Rewrite the lines of every item below as a JSON list of strings, with one string per line and no blank lines.

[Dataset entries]
>> Begin

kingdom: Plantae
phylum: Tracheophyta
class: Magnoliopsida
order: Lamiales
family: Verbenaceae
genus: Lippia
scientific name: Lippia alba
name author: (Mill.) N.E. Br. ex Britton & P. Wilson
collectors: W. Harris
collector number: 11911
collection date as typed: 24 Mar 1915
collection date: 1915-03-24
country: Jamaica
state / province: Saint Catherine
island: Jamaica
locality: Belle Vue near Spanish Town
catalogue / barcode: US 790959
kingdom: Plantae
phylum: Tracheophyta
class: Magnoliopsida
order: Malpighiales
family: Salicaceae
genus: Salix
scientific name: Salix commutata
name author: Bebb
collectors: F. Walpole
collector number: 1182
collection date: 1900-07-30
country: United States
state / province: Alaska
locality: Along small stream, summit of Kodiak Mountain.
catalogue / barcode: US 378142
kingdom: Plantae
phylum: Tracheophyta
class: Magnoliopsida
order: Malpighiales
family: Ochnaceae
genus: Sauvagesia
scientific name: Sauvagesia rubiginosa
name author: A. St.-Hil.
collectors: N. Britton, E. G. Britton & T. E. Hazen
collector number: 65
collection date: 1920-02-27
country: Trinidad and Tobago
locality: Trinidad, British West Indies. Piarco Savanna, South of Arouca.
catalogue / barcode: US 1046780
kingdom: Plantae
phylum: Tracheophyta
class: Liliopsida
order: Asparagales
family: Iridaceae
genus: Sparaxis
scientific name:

>> End

## Result of the task
[
  "kingdom: Plantae",
  "phylum: Tracheophyta",
  "class: Magnoliopsida",
  "order: Lamiales",
  "family: Verbenaceae",
  "genus: Lippia",
  "scientific name: Lippia alba",
  "name author: (Mill.) N.E. Br. ex Britton & P. Wilson",
  "collectors: W. Harris",
  "collector number: 11911",
  "collection date as typed: 24 Mar 1915",
  "collection date: 1915-03-24",
  "country: Jamaica",
  "state / province: Saint Catherine",
  "island: Jamaica",
  "locality: Belle Vue near Spanish Town",
  "catalogue / barcode: US 790959",
  "kingdom: Plantae",
  "phylum: Tracheophyta",
  "class: Magnoliopsida",
  "order: Malpighiales",
  "family: Salicaceae",
  "genus: Salix",
  "scientific name: Salix commutata",
  "name author: Bebb",
  "collectors: F. Walpole",
  "collector number: 1182",
  "collection date: 1900-07-30",
  "country: United States",
  "state / province: Alaska",
  "locality: Along small stream, summit of Kodiak Mountain.",
  "catalogue / barcode: US 378142",
  "kingdom: Plantae",
  "phylum: Tracheophyta",
  "class: Magnoliopsida",
  "order: Malpighiales",
  "family: Ochnaceae",
  "genus: Sauvagesia",
  "scientific name: Sauvagesia rubiginosa",
  "name author: A. St.-Hil.",
  "collectors: N. Britton, E. G. Britton & T. E. Hazen",
  "collector number: 65",
  "collection date: 1920-02-27",
  "country: Trinidad and Tobago",
  "locality: Trinidad, British West Indies. Piarco Savanna, South of Arouca.",
  "catalogue / barcode: US 1046780",
  "kingdom: Plantae",
  "phylum: Tracheophyta",
  "class: Liliopsida",
  "order: Asparagales",
  "family: Iridaceae",
  "genus: Sparaxis",
  "scientific name:"
]